MICHAEL KRZYZANIAK builds robots that play music. He works as a researcher at the RITMO Centre for Interdisciplinary Studies in Rhythm, Time, and Motion, University of Oslo.
Have you ever wanted your own cute and friendly robot that you can play music with? Dr. Squiggles is just that — a musical drumming robot that plays rhythms by tapping on whatever surface you set it on. Moreover, if you tap rhythms, it can listen to you through its microphone, synchronize to your beat, imitate you, or learn to play rhythms that are similar but not identical to yours!
When I designed Dr. Squiggles, I wanted to make the most mechanically simple robot I could think of, and try to imbue it with the most complex behavior possible. Essentially, it’s just a contact microphone and eight solenoids controlled by an embedded computer.
• Eight solenoids tap the rhythms.
• A low-res LED matrix serves as the robot’s eye.

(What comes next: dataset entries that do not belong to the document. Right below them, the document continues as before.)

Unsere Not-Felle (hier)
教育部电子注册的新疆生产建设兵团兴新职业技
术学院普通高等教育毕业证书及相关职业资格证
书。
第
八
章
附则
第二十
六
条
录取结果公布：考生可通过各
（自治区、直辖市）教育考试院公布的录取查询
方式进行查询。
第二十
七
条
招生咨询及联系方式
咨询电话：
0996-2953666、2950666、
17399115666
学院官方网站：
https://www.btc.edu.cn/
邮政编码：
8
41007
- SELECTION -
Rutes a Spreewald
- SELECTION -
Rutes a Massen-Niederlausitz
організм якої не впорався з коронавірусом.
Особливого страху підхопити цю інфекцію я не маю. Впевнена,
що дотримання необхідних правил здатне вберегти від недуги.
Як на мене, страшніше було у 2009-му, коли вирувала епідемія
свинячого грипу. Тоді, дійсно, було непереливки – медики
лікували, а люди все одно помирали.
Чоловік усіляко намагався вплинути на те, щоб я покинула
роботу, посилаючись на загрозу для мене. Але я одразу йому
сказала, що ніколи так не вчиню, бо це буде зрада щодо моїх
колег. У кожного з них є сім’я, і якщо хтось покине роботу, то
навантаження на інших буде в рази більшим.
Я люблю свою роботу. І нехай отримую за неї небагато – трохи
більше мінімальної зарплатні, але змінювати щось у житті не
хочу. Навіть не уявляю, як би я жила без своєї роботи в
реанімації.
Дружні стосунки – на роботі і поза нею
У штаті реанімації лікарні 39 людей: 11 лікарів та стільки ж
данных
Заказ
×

• A contact microphone listens selectively to rhythms that you play.
• An embedded Raspberry Pi computer does the “smart” tasks of analyzing what you play and generating rhythms.

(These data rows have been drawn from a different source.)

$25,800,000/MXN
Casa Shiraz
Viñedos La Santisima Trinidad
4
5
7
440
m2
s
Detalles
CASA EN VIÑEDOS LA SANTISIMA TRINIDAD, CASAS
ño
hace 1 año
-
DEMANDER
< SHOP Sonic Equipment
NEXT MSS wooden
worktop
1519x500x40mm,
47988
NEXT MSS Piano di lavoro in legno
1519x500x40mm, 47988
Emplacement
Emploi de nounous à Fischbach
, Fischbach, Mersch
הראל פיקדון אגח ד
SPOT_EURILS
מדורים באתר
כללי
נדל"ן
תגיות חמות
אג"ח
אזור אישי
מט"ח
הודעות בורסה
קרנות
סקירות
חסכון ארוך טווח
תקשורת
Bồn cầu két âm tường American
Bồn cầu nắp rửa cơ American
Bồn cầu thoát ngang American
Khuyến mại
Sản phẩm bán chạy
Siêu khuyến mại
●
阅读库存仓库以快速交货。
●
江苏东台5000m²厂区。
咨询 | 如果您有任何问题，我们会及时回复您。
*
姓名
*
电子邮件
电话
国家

• A Teensy microcontroller animates the eye and receives USB-MIDI messages from the Raspberry Pi, upon which it applies voltage to the solenoids, causing them to eject and make tapping sounds.

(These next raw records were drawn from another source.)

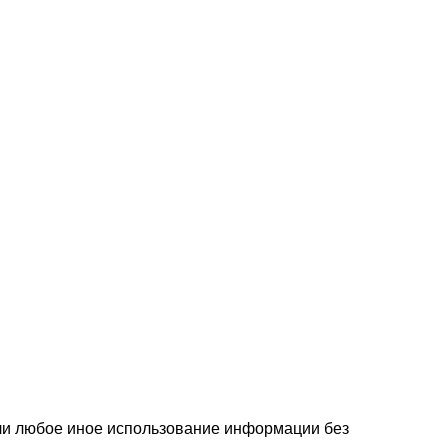
или любое иное использование информации без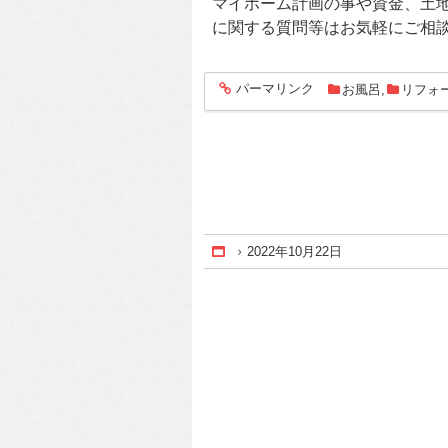
マイホーム計画の事や資金、土
に関する質問等はお気軽にご相
パーマリンク
お風呂
,
リフォ
entry1331
2022年10月22日
Home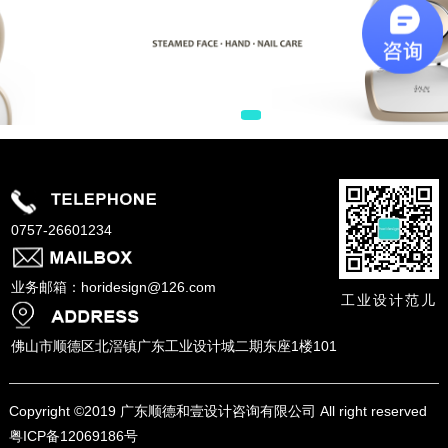
0757-26601234
业务邮箱：horidesign@126.com
工业设计范儿
佛山市顺德区北滘镇广东工业设计城二期东座1楼101
Copyright ©
2019 广东顺德和壹设计咨询有限公司 All right reserved
粤ICP备12069186号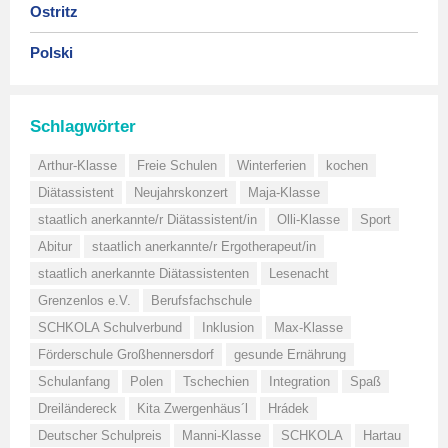
Ostritz
Polski
Schlagwörter
Arthur-Klasse
Freie Schulen
Winterferien
kochen
Diätassistent
Neujahrskonzert
Maja-Klasse
staatlich anerkannte/r Diätassistent/in
Olli-Klasse
Sport
Abitur
staatlich anerkannte/r Ergotherapeut/in
staatlich anerkannte Diätassistenten
Lesenacht
Grenzenlos e.V.
Berufsfachschule
SCHKOLA Schulverbund
Inklusion
Max-Klasse
Förderschule Großhennersdorf
gesunde Ernährung
Schulanfang
Polen
Tschechien
Integration
Spaß
Dreiländereck
Kita Zwergenhäus´l
Hrádek
Deutscher Schulpreis
Manni-Klasse
SCHKOLA
Hartau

I designed Dr. Squiggles as part of my research at University of Oslo, where I study human-robot and robot-robot interaction in the context of music. Recently I’ve been especially interested in how swarms of simple robots can make music together, so my colleagues and I built ten Dr. Squiggleses. We got really good at building them and so we wanted to share the process with you!